O vilarejo conta com opções simples para o almoço entre um passeio e outro. A La Cour aux Crêpes serve galettes em sua varanda sombreada. Para uma refeição mais elaborada, a L'Auberge des Sources aposta em pratos de bistrô caprichados dentro de uma fazenda reformada, com direito a lareira e produtos do Vale do Loire.
Os mais exigentes podem reservar uma mesa no Favori, o restaurante gastronômico estrelado do hotel Les Sources de Cheverny. O chef Pierre Frindel valoriza os ingredientes locais, como aspargos de Mont-prés-Chambord, morangos da Sologne e aves de patas azuis. Espere gastar entre 110 e 260 euros (cerca de 700 a 1.650 reais) em um menu Degustação.
Onde ficar em Cheverny e arredores?
A oferta de hospedagem é restrita dentro do vilarejo. O grande destaque é o Les Sources de Cheverny, um complexo de 45 hectares com spa, piscina e dois restaurantes. Os 49 quartos se dividem entre um castelo do século XVIII, celeiros adaptados e chalés com vista para o lago. As diárias partem de 220 euros (cerca de 1.400 reais).

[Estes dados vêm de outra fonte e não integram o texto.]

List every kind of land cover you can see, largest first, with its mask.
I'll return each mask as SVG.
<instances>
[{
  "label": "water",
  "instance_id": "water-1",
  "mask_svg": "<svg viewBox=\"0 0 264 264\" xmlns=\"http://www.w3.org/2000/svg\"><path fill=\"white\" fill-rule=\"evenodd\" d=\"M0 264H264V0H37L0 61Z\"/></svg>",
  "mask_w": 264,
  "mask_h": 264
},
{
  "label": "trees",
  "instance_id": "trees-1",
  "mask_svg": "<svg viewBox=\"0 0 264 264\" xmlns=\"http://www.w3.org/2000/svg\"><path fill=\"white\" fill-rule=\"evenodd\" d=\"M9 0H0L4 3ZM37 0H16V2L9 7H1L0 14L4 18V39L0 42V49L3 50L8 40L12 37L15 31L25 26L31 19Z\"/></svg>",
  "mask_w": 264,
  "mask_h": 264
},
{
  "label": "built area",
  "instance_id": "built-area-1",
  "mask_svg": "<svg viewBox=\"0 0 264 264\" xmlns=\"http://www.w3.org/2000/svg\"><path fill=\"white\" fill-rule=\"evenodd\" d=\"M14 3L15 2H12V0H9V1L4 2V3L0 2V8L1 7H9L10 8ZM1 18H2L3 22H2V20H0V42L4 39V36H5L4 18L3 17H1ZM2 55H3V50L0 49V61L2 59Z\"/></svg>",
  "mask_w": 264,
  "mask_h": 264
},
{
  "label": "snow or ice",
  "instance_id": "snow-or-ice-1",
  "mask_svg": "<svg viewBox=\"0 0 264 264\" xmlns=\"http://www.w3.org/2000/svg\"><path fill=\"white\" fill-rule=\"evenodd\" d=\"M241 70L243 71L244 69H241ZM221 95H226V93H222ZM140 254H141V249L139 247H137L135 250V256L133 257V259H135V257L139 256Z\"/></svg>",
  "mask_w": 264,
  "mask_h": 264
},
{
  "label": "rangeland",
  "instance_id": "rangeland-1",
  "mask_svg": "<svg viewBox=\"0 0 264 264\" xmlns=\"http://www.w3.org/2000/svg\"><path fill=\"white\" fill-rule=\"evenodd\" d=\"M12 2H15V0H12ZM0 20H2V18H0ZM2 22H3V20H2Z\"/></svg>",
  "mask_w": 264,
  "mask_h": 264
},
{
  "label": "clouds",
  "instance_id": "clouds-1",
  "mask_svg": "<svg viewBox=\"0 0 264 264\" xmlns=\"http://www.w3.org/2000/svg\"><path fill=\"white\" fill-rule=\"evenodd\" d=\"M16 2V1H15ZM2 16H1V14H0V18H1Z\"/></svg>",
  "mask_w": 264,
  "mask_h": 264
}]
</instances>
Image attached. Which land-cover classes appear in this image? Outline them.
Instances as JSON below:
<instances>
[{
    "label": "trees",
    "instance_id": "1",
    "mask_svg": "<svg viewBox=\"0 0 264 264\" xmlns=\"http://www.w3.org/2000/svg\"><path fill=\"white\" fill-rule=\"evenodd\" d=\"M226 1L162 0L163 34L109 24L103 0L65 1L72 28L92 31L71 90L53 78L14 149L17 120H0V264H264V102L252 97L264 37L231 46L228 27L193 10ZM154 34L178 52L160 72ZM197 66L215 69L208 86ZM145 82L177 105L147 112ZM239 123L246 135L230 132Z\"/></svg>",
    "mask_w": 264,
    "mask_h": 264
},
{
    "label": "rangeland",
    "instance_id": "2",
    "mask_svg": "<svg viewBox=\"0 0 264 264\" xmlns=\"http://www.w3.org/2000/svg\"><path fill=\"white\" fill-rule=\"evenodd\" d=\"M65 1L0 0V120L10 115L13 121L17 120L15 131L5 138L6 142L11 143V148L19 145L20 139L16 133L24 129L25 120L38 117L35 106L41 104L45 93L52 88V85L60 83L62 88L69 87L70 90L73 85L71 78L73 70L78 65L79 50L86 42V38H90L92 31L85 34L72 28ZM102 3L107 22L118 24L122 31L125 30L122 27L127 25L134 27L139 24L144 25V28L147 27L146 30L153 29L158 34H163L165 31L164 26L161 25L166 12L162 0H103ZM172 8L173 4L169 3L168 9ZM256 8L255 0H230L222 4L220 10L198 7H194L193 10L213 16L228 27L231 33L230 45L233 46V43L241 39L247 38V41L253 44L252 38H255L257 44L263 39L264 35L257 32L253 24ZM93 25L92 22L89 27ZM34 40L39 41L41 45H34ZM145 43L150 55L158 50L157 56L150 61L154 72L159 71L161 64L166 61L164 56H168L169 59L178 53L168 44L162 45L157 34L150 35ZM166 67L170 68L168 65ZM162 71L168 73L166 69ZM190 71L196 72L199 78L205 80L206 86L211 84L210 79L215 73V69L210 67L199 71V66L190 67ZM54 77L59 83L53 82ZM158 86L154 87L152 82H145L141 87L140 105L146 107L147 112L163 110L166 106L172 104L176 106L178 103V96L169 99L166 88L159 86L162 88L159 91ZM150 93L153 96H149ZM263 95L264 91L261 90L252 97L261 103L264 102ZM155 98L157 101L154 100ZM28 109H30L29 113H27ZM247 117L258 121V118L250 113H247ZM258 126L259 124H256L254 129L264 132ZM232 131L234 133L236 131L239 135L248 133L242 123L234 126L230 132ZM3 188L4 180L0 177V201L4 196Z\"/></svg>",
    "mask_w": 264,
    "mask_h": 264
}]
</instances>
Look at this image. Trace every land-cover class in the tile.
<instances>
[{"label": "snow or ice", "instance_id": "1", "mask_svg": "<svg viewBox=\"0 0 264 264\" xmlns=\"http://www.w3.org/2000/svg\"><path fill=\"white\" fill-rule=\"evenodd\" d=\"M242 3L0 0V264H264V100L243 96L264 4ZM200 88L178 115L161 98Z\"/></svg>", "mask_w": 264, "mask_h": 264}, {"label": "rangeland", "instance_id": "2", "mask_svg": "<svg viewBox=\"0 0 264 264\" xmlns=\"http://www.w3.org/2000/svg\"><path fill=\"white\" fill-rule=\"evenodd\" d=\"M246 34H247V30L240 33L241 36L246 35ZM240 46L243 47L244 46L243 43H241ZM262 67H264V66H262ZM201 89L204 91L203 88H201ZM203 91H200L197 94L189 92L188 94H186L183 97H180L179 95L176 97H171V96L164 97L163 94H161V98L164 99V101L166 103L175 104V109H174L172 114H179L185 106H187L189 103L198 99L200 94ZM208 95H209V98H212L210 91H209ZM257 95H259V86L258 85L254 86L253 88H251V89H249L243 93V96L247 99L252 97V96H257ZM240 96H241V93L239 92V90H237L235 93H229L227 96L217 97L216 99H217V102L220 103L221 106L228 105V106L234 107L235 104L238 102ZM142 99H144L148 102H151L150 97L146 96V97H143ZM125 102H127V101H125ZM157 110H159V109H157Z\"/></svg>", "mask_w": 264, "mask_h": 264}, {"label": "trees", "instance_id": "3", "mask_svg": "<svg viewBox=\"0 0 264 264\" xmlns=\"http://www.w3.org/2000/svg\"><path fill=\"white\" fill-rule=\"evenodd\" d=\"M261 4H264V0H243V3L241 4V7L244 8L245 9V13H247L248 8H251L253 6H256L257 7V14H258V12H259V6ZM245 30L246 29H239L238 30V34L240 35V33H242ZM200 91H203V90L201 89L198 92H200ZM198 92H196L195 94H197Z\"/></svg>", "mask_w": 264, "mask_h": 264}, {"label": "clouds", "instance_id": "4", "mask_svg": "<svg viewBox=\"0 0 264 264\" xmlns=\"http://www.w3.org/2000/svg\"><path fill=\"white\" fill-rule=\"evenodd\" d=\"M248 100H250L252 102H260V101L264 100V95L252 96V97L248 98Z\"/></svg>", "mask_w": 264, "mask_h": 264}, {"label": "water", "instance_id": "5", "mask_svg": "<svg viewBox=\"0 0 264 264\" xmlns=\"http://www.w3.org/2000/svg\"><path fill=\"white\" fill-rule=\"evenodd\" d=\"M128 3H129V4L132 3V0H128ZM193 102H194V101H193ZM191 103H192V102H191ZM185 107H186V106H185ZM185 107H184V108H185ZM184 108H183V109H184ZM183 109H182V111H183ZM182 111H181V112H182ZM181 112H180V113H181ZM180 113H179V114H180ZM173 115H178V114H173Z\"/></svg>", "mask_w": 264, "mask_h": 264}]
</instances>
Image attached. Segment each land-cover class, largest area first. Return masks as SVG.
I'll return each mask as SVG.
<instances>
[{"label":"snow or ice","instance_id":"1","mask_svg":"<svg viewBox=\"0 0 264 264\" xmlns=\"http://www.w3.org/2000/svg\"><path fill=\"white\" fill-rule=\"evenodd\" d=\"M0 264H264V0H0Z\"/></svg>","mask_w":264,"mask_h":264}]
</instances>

O castelo de Troussay oferece três suítes em sua casa principal para uma experiência mais intimista. Na cidade de Blois, a 15 quilômetros dali, a rede hoteleira é bem mais ampla, indo do moderno Beelodge a pousadas de charme no centro histórico.
Como chegar e circular em Cheverny?
Cheverny fica a duas horas de Paris pela rodovia A10, pegando a saída para Blois. O castelo dispõe de três estacionamentos gratuitos para os visitantes. Sem carro, pegue o trem até a estação de Blois-Chambord partindo de Paris-Austerlitz em 1h30, e depois embarque no ônibus da linha Azalys em direção ao castelo por 6 euros (cerca de 40 reais) o bilhete de ida e volta.
O vilarejo faz parte da rota cicloturística Loire à Vélo. Quem aluga bicicletas em Blois consegue pedalar até Cheverny em cerca de uma hora, cruzando vinhedos e bosques. O castelo oferece bicicletários gratuitos bem na entrada da propriedade.
Quando ir?
A primavera traz os jardins floridos e temperaturas agradáveis para pedalar. O verão atrai muita gente, sendo recomendável visitar bem cedo ou no fim da tarde. O outono pinta o parque com tons quentes, coroado pelas famosas decorações de abócoras que acontecem de outubro a novembro.
Além do seu famoso castelo, Cheverny também possui um centro da cidade bem gracioso. Embora não seja muito grande, você vai encontrar belos monumentos por lá, com destaque para uma igreja deslumbrante. Nos dias de sol, o movimento é maior e, consequentemente, há mais agitação. Dá para tomar um copo ou comer algo com muita facilidade depois de visitar o castelo.